Dort stritten einst die Minderheitler des Kommunistischen Bundes und Befürworter von
"professioneller Parlamentsarbeit", zu ihnen gehörten so bekannte Namen wie Ebermann, Trampert und Reents, gegen die Mehrheitler. In einem
Bilanzpapier nach zwei Jahren "Bunte Liste Eimsbüttel", hieß es: "Die Wahl der beiden BuLi-Abgeordneten hat einen
Rattenschwanz weiterer von der BuLi zu besetzenden Posten in diversen Ausschüssen nach sich gezogen die ‚Parlamentsfraktion ist u.W.

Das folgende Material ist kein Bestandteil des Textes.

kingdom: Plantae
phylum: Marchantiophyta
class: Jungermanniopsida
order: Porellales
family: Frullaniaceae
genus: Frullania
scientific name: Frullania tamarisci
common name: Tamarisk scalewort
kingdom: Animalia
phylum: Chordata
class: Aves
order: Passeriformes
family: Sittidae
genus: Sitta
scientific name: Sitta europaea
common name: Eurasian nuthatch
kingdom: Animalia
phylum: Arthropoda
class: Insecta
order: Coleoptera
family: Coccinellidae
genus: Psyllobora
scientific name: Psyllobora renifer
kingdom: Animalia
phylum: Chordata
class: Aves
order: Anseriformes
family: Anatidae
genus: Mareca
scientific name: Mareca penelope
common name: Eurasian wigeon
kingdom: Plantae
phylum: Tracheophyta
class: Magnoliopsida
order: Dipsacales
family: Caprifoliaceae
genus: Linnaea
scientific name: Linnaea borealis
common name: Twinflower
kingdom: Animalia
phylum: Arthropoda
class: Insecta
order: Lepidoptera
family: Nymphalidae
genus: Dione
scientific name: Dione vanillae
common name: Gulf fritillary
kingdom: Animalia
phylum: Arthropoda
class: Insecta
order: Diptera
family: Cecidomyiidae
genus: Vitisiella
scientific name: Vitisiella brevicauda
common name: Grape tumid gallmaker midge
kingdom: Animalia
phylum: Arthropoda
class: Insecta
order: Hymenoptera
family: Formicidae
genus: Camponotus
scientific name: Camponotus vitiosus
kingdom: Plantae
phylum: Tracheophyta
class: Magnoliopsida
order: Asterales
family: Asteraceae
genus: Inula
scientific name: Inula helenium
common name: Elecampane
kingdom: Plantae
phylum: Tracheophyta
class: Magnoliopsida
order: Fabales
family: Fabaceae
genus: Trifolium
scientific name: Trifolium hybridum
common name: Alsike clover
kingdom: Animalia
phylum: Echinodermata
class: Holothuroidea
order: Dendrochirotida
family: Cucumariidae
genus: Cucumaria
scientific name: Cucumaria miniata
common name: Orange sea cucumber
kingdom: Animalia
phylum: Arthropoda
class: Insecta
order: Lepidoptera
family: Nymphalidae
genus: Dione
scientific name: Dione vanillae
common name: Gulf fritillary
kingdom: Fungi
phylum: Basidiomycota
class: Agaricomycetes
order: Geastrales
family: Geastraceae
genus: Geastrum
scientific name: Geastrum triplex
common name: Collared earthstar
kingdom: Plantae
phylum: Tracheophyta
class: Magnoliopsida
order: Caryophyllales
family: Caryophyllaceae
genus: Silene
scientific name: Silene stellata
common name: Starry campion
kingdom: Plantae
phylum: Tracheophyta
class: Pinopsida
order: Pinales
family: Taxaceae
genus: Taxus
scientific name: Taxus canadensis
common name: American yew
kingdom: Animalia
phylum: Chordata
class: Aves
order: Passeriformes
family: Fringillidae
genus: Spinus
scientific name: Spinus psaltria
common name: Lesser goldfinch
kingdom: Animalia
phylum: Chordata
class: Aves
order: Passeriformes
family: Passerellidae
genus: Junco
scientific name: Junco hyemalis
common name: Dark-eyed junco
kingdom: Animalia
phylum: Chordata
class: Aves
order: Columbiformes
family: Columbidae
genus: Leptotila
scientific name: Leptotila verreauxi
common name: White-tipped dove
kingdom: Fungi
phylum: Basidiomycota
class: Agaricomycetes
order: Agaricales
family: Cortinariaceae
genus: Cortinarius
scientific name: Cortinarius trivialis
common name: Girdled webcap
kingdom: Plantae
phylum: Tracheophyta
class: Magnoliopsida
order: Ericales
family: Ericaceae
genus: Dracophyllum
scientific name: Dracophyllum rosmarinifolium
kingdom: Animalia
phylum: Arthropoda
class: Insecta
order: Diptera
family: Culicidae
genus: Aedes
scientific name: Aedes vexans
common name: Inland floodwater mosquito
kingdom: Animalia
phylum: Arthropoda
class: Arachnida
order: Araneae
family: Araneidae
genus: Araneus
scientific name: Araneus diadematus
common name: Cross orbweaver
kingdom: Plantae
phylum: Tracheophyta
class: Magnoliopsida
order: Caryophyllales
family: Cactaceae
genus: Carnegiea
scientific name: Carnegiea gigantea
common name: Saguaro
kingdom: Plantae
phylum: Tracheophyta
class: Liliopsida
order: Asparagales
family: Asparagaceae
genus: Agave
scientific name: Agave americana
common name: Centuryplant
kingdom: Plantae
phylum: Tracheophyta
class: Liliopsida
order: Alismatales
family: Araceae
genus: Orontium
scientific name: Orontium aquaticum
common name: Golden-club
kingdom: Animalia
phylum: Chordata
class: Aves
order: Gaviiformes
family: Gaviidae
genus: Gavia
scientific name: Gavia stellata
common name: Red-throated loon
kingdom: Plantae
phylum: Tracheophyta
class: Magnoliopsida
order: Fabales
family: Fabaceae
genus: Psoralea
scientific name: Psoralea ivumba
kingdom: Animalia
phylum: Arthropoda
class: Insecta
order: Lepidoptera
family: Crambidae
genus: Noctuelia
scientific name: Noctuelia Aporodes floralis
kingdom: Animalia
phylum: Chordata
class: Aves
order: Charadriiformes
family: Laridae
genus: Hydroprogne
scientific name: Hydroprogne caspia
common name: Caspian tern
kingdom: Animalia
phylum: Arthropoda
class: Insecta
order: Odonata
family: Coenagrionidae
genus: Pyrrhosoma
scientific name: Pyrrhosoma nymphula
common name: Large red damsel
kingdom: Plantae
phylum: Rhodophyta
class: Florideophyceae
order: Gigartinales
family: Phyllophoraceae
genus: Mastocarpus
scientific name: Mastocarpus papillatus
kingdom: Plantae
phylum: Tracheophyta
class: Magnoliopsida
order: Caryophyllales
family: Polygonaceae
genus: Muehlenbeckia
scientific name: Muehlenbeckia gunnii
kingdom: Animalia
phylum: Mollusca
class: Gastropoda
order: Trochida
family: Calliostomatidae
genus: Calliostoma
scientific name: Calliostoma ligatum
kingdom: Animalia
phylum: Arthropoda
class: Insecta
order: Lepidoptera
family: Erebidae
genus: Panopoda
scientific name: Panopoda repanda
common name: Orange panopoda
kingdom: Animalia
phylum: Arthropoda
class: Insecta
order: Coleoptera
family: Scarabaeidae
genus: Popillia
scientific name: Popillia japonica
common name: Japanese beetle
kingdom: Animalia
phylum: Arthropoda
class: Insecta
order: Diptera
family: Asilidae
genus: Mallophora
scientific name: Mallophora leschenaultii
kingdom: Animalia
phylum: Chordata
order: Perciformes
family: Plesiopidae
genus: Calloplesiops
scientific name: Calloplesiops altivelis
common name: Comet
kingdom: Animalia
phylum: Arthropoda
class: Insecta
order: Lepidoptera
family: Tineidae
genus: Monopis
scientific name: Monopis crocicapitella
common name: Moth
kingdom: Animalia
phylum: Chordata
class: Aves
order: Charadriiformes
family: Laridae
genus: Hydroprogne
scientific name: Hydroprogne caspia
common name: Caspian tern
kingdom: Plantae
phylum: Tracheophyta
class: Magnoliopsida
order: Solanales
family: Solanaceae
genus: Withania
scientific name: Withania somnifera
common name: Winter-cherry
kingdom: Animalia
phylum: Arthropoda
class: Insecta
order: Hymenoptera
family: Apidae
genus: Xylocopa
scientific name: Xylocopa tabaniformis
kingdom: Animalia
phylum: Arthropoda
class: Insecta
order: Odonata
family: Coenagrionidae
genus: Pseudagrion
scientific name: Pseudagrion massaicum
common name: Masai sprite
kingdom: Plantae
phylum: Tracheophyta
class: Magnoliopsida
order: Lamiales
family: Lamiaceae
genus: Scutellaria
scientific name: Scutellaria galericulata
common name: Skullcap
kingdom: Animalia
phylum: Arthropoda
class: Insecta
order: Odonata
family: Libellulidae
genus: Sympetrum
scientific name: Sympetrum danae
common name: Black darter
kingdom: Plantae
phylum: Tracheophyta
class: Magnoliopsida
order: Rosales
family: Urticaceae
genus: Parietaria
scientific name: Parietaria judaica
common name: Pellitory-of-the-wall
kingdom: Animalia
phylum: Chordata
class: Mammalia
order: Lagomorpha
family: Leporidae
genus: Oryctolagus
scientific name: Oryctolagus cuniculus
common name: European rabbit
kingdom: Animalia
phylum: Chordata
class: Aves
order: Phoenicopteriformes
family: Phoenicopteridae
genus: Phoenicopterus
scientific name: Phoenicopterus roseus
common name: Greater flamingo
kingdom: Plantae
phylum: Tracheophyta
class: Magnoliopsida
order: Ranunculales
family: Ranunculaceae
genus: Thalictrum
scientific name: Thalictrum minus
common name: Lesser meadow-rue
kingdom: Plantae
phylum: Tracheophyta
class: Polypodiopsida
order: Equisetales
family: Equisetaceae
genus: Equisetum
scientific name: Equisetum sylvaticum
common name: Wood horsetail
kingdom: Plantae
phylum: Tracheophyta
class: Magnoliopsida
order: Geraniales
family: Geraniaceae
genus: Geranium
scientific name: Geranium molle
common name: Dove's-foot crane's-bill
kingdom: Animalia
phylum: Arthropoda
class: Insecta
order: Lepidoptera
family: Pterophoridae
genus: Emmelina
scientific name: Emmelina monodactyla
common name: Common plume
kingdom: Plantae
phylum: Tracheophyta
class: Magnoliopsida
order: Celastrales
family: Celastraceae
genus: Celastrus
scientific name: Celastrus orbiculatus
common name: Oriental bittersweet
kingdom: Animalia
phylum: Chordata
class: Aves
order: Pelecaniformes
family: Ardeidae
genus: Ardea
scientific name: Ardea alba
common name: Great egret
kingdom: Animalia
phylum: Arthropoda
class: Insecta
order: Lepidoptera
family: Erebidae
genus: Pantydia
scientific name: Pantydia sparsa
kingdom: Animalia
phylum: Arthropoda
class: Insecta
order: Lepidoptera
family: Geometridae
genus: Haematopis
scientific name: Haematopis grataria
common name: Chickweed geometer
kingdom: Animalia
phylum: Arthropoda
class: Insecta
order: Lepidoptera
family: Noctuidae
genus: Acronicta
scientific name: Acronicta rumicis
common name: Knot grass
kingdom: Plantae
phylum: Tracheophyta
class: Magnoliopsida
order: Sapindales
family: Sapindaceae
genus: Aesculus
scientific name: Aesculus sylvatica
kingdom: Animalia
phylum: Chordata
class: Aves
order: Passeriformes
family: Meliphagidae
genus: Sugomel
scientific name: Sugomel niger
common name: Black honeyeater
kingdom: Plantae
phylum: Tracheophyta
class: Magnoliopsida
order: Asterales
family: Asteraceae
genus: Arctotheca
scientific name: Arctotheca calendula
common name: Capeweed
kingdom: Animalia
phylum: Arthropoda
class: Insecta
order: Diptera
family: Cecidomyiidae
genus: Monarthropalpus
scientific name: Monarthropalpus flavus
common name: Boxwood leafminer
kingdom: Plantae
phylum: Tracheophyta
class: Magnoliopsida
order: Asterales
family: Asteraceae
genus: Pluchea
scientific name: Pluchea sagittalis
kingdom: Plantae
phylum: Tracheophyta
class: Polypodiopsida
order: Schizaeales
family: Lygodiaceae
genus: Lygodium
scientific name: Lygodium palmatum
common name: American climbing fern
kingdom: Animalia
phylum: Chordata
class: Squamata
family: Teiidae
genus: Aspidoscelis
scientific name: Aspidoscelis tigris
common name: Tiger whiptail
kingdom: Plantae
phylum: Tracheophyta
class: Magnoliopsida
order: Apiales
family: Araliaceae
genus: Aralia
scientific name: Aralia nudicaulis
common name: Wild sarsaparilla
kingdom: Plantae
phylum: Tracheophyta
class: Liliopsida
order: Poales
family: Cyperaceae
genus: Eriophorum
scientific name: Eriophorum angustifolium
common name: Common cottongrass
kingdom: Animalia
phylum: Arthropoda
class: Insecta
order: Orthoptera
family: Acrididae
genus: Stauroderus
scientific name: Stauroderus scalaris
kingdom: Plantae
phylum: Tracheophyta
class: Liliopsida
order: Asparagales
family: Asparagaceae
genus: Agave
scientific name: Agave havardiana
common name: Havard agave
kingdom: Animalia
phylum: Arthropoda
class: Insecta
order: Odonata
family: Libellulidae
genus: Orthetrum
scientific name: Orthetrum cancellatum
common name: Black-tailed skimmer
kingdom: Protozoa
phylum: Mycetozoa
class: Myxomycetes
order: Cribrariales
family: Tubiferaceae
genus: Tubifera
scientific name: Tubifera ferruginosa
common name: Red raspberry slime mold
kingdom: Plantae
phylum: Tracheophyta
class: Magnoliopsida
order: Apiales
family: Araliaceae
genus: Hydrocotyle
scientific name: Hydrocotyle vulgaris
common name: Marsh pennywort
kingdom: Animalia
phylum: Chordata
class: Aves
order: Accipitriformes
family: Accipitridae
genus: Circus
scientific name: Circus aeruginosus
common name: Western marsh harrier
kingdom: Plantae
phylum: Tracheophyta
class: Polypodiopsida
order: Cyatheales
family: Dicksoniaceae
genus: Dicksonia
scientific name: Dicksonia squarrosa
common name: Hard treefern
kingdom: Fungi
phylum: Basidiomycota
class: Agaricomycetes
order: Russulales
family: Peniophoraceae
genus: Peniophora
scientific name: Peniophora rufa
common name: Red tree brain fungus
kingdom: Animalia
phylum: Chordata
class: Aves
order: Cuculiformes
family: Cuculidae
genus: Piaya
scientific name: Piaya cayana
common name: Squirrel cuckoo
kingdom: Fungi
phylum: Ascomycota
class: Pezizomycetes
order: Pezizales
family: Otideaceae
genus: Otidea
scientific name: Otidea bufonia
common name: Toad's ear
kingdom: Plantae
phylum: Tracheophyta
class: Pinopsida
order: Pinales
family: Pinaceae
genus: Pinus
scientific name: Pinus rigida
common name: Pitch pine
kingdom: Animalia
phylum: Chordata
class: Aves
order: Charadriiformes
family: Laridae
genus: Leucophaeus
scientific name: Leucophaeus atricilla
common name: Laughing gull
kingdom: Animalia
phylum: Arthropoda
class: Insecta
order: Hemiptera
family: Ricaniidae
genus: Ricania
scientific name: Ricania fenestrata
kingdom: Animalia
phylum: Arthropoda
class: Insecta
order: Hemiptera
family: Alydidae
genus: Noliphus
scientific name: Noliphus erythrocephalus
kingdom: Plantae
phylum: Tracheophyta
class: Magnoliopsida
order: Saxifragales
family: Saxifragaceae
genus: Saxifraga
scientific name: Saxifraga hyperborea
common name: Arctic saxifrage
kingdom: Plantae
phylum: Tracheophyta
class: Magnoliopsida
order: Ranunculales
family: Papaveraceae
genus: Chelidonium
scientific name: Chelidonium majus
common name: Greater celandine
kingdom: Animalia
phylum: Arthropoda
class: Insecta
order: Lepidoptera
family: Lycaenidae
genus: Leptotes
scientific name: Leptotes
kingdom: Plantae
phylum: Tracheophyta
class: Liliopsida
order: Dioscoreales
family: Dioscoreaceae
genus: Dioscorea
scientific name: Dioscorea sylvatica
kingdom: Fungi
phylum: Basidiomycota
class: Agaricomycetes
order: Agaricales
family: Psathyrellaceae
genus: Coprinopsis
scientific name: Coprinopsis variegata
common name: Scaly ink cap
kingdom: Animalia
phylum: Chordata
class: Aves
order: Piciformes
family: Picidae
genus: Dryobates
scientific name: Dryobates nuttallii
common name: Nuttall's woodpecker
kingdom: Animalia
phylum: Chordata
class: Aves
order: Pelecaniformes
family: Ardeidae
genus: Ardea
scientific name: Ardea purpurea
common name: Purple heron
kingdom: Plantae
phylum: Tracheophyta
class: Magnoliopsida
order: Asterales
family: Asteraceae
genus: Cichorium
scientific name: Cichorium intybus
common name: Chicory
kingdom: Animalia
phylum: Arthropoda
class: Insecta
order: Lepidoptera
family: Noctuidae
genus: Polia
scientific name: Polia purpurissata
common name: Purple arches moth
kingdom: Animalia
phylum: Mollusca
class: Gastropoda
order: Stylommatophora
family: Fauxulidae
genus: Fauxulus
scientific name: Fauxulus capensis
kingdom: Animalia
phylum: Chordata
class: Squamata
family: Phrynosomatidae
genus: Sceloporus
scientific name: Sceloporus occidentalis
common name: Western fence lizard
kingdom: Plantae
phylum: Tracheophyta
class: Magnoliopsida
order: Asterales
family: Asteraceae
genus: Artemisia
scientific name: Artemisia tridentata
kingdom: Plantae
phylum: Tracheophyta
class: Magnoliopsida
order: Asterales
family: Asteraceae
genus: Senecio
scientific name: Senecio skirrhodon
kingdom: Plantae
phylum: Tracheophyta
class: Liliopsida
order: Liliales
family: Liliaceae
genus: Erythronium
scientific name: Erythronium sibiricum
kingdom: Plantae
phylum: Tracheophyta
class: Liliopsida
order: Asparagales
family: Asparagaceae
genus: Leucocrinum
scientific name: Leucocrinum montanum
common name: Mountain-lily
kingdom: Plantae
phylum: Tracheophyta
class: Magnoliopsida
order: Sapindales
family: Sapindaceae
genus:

derzeit in 8 Ausschüssen, 5 oder 6 Unterausschüssen und 3 Unter-Unterausschüssen vertreten. (Die Ausschussvertreter etc. werden von den BV-
Abgeordneten ernannt.) Ein Blick auf den Terminkalender zeigt, dass an ca. 15 Tagen im Monat (also an jedem zweiten Tag des Monats) irgendein Ausschuss,
Unterausschuss oder die Bezirksversammlung tagt an manchen Tagen finden auch mehrere Termine gleichzeitig statt. Samt einigen Stellvertretern,
‚Referenten und derzeit zwei ‚Fraktionssekretären bringt es die ‚Parlamentsfraktion auf mehr als 30 Personen bei einer
Ausgangsbasis von zwei Abgeordneten!"
Da auch in Köln die Ausgangsbasis ganze zwei Stadtrats- und zweieinhalb
Bezirksvertretungsabgeordnete sind, lassen wir dies kommentarlos als Menetekel aus dem Norden stehen, kündigen aber formlos an, dass wir dafür
sorgen werden, dass die nächste Demonstration gegen irgendein Übel des Kapitalismus in Köln am Parkplatz im Nippeser Tälchen beginnen
wird. Und dann werden wir eigenhändig die Beleuchtung absägen ritze, ratze, mit Geschicke, in den Lampenstiel ne Lücke.